The second part of the investigation aimed at speeding up the dataset creation and increasing the resolution of the considered parameters range. For this purpose, neural network and transfer learning technique were applied, tested and compared with the results obtained with the previous approach. First, a single building shape was considered and 93.75% of the 10,368 previously analyzed options was used to train a neural network and predict the remaining 6.25%. Results showed a very good agreement in the validation dataset, leading to the conclusion that with such approach, the resolution of parameters range can be increased without repeating the automatic computation process. More interesting have been the results of the application of transfer learning technique to the other two building shapes. By exploiting the neural network trained on the previous building shape, the other two datasets have been predicted by using only 6.25% of the available data, without significant loss of accuracy. This means that the complete initial dataset of 10,368 options for a given shape can be reduced down to only 648. Ablation studies also showed that this percentage is redundant, and could be further reduced down to about 1% or 100–150 design options.
It is important to note, that these 100–150 design options come from a model with slightly different settings (i.e., different shape of the envelope), which makes it possible to take another model located, for instance, in a different climate zone and conduct the same type of analyses, which may require different amount of data to predict the EUI with high accuracy; however for that more testing of the framework is required.
The use of transfer learning achieved its target of speeding up the process: the time taken was 1 day to create the initial dataset for a model (10,368 design options) and 3 hours for training the ANN; however the transfer learning part would take around 10–15 minutes to create only a fraction of that data and 2–3 minutes to re-train the ANN, which is a significant speed-up.

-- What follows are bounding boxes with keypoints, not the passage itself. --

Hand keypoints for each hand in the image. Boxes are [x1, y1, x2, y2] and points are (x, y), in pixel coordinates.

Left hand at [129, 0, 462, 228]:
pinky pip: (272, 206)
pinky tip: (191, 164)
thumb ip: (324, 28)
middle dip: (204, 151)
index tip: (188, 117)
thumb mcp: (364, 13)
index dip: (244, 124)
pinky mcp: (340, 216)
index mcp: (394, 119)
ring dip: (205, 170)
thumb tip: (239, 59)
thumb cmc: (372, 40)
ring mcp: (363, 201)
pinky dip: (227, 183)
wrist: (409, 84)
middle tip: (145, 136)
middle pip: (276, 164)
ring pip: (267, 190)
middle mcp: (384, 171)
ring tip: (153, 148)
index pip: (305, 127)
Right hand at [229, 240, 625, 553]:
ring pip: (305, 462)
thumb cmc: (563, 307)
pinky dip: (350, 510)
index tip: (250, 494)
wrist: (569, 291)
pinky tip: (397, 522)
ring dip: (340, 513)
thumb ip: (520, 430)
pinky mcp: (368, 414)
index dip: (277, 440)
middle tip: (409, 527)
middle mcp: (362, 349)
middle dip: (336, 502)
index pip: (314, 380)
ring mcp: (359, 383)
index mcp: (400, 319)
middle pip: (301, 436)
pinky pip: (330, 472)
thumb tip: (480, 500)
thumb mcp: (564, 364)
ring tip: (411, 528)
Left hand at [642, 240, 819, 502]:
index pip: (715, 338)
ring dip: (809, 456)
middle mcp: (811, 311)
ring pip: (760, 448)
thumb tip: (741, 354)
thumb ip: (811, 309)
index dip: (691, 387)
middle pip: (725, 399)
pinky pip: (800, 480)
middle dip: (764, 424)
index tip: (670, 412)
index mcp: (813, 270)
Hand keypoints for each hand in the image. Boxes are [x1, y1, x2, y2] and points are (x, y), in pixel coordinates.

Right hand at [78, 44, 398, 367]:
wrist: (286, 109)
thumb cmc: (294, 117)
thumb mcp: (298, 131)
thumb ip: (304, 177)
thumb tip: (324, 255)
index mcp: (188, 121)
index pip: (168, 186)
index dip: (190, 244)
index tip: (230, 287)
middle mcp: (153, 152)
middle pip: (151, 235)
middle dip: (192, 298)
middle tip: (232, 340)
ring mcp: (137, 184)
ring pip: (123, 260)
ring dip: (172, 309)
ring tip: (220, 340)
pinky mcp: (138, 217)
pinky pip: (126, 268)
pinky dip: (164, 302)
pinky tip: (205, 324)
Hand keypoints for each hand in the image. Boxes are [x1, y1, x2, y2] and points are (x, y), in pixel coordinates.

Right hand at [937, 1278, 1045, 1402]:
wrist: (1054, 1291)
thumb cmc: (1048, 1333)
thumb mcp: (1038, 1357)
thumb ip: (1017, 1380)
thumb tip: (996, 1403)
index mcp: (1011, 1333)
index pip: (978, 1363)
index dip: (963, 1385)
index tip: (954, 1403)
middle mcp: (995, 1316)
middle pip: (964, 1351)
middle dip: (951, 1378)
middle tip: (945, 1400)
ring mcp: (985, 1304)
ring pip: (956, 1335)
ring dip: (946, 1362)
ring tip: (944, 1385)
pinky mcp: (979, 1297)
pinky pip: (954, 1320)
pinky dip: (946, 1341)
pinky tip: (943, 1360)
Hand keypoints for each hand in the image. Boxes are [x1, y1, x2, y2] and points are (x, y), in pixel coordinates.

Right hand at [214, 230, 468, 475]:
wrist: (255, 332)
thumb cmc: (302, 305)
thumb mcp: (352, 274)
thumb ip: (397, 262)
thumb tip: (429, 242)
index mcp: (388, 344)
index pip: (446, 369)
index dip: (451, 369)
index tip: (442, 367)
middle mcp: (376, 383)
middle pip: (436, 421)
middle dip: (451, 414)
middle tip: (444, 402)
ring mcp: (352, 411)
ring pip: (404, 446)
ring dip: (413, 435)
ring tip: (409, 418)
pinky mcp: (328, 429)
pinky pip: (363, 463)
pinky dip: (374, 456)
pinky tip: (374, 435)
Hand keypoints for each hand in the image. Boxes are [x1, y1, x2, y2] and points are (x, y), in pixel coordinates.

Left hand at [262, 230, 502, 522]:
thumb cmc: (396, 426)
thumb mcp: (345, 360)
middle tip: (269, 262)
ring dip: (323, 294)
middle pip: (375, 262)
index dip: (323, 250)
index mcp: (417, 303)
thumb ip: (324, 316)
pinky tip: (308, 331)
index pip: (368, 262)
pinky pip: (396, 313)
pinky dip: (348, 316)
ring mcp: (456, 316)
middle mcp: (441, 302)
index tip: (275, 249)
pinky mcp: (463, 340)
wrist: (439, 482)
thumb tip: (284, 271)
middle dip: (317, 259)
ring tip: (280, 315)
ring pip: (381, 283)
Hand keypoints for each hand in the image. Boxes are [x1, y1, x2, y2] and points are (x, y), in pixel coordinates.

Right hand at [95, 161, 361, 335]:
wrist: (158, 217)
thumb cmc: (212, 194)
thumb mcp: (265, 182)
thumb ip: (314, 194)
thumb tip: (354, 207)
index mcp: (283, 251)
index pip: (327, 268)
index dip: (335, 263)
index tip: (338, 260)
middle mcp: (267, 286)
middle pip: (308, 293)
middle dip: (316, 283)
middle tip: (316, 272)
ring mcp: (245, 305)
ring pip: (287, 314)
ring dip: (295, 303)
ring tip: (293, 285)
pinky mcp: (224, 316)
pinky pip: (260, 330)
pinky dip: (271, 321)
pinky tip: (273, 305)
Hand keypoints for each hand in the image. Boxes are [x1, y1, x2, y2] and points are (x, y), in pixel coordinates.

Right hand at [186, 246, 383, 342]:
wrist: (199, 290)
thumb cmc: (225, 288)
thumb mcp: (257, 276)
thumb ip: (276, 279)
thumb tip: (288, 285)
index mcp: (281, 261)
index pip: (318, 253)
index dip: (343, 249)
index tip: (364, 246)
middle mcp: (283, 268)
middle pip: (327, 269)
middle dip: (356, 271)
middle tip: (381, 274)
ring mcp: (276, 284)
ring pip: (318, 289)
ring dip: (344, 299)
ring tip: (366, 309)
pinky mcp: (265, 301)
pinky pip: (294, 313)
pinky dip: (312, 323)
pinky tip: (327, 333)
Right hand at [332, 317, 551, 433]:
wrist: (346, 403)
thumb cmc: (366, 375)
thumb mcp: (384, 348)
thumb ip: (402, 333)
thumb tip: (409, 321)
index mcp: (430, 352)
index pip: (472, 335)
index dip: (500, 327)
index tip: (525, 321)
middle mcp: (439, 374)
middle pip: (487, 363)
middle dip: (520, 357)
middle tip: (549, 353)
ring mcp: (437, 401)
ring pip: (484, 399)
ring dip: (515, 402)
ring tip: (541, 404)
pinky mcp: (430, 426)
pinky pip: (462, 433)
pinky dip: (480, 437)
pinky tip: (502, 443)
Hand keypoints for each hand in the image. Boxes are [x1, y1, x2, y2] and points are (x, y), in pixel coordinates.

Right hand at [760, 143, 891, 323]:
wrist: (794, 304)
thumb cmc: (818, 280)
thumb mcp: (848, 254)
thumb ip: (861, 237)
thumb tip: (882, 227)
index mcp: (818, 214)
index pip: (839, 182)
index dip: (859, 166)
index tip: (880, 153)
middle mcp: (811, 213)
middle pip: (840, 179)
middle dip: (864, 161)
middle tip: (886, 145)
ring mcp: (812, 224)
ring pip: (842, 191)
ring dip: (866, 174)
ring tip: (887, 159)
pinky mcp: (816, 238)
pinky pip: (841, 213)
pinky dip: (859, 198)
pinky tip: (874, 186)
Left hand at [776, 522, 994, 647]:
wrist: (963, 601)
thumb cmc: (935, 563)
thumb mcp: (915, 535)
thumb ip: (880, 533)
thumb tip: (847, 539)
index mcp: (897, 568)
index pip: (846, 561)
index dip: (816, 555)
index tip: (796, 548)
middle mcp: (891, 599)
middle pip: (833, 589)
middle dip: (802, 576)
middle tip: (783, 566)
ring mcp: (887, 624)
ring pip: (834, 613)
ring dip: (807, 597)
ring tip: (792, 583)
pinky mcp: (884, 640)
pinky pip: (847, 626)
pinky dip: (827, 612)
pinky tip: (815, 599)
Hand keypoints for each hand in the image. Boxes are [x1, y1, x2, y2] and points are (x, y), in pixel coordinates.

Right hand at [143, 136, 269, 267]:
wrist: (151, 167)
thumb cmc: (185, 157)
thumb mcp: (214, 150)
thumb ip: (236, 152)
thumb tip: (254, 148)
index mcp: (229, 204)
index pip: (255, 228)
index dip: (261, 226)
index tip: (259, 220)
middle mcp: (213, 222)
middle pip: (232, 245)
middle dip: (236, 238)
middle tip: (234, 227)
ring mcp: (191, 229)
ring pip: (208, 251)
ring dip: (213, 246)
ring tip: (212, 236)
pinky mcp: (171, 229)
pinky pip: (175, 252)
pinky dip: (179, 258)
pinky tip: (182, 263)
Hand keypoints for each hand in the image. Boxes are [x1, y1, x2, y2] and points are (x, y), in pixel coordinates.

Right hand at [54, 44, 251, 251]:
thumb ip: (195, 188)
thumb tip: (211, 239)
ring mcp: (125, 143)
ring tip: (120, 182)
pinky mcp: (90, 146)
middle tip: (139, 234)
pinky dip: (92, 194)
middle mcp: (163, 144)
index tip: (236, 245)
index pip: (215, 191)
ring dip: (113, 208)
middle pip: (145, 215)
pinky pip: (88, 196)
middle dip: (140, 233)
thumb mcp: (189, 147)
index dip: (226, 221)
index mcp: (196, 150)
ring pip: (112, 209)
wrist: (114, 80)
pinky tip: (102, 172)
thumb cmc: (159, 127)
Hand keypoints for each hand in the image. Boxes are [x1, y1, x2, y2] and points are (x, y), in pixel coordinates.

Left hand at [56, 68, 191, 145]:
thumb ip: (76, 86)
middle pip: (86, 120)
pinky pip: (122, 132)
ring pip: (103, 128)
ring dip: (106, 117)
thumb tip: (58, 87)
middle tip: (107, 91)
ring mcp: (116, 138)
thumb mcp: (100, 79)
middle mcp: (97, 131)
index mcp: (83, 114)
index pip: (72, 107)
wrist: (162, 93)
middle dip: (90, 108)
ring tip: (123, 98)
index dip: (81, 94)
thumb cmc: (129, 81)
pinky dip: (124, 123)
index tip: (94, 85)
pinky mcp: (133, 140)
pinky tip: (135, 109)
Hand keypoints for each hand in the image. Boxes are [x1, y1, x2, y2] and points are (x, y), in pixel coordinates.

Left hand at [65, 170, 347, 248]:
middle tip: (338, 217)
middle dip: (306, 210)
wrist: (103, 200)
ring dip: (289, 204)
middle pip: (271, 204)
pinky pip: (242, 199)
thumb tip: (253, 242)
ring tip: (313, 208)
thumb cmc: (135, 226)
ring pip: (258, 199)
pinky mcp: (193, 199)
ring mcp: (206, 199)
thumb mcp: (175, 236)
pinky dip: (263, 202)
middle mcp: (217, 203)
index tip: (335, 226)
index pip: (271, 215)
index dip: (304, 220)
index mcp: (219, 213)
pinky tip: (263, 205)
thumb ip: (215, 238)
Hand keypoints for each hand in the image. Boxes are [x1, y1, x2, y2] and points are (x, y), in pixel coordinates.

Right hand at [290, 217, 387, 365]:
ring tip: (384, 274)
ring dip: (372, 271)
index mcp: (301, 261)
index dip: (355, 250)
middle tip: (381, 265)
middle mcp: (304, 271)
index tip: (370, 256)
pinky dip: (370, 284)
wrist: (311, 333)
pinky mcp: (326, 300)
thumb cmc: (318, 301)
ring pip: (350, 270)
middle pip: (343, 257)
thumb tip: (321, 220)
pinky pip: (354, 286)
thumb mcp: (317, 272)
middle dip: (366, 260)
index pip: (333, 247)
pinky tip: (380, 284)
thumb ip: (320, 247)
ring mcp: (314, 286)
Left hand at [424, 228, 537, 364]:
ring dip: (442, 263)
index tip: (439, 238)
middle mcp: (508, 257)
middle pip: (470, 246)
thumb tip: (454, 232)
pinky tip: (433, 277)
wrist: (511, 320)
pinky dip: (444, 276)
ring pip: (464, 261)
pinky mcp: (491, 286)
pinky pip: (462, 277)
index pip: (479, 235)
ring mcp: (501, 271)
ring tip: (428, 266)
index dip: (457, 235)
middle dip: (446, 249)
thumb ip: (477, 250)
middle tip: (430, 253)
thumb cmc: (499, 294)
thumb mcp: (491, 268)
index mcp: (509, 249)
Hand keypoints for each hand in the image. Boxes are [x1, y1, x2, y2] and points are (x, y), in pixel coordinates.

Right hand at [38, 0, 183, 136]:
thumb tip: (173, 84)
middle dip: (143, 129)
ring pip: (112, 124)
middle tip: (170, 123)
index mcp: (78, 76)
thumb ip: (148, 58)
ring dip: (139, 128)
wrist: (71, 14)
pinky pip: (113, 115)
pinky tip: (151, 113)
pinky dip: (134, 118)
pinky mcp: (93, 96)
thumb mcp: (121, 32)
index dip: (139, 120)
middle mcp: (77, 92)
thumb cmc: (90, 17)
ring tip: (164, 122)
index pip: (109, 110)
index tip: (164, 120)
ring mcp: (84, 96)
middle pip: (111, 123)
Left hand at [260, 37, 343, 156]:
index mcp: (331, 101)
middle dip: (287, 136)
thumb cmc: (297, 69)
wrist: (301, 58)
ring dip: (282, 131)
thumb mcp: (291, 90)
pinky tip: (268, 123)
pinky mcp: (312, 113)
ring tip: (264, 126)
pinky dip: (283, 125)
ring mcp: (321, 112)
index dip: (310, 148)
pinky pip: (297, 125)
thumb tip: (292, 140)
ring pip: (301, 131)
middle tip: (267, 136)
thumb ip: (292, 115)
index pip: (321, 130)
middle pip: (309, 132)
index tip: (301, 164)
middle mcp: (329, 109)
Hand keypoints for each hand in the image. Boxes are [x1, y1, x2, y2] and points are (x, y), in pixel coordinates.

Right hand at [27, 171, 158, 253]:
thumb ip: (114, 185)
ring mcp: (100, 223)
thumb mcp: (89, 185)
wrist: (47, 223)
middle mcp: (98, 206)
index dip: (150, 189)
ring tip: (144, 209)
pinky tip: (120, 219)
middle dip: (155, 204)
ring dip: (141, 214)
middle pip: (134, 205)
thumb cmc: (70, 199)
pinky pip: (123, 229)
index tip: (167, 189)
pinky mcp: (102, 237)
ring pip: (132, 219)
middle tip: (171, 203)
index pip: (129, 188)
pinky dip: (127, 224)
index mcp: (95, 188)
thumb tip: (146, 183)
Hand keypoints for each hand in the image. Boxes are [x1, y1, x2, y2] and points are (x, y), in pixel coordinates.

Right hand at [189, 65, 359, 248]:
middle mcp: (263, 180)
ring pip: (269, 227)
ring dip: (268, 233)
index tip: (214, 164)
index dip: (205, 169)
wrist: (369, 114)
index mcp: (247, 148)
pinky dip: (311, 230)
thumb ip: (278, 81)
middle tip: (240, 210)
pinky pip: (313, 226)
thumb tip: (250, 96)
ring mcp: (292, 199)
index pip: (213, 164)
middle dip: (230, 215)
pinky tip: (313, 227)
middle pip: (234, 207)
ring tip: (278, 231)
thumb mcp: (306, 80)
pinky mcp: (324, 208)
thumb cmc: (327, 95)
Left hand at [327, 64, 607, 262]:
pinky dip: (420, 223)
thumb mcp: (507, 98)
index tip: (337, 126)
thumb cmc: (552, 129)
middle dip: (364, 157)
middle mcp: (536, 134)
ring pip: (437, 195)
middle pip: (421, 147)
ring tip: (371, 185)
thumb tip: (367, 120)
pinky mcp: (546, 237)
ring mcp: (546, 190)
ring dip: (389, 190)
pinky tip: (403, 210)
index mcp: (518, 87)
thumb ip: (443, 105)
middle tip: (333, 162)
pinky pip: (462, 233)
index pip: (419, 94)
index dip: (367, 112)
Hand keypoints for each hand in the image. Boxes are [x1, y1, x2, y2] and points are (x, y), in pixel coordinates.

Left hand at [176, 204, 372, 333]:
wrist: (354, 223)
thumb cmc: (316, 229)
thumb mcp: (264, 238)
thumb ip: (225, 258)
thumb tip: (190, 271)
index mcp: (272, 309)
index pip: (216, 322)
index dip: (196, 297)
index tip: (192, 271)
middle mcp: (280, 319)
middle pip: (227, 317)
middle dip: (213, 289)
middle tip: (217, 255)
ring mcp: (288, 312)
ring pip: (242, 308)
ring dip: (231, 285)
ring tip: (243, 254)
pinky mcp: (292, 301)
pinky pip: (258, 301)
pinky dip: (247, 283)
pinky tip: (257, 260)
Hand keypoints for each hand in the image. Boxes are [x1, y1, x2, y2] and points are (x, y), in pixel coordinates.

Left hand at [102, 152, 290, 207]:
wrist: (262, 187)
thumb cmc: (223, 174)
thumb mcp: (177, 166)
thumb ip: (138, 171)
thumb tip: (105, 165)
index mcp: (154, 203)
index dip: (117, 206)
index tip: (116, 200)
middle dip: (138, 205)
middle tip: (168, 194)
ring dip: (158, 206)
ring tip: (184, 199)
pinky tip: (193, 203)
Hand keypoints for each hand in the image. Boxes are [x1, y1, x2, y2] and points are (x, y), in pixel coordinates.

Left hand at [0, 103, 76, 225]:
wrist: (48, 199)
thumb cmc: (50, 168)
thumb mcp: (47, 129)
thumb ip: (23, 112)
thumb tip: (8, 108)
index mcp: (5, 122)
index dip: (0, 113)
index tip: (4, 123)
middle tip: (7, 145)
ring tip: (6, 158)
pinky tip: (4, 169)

The framework presented serves as a proof of concept, and obviously does not account for all possible factors that influence the final EUI value. Additional input factors would be handled in one of the two ways. In case of moderate number of new factors, a new neuron should be added to the input layer for each factor, and the body of the ANN should be adjusted accordingly. However, in case of extreme number of new inputs, they would be grouped semantically to form a number of separate ANNs, output of which would be an input to the main ANN. In other words, the system would become an assembly of ANNs, where separation of concerns of each aspect is respected, and they only are mixed at the later stage in the main ANN.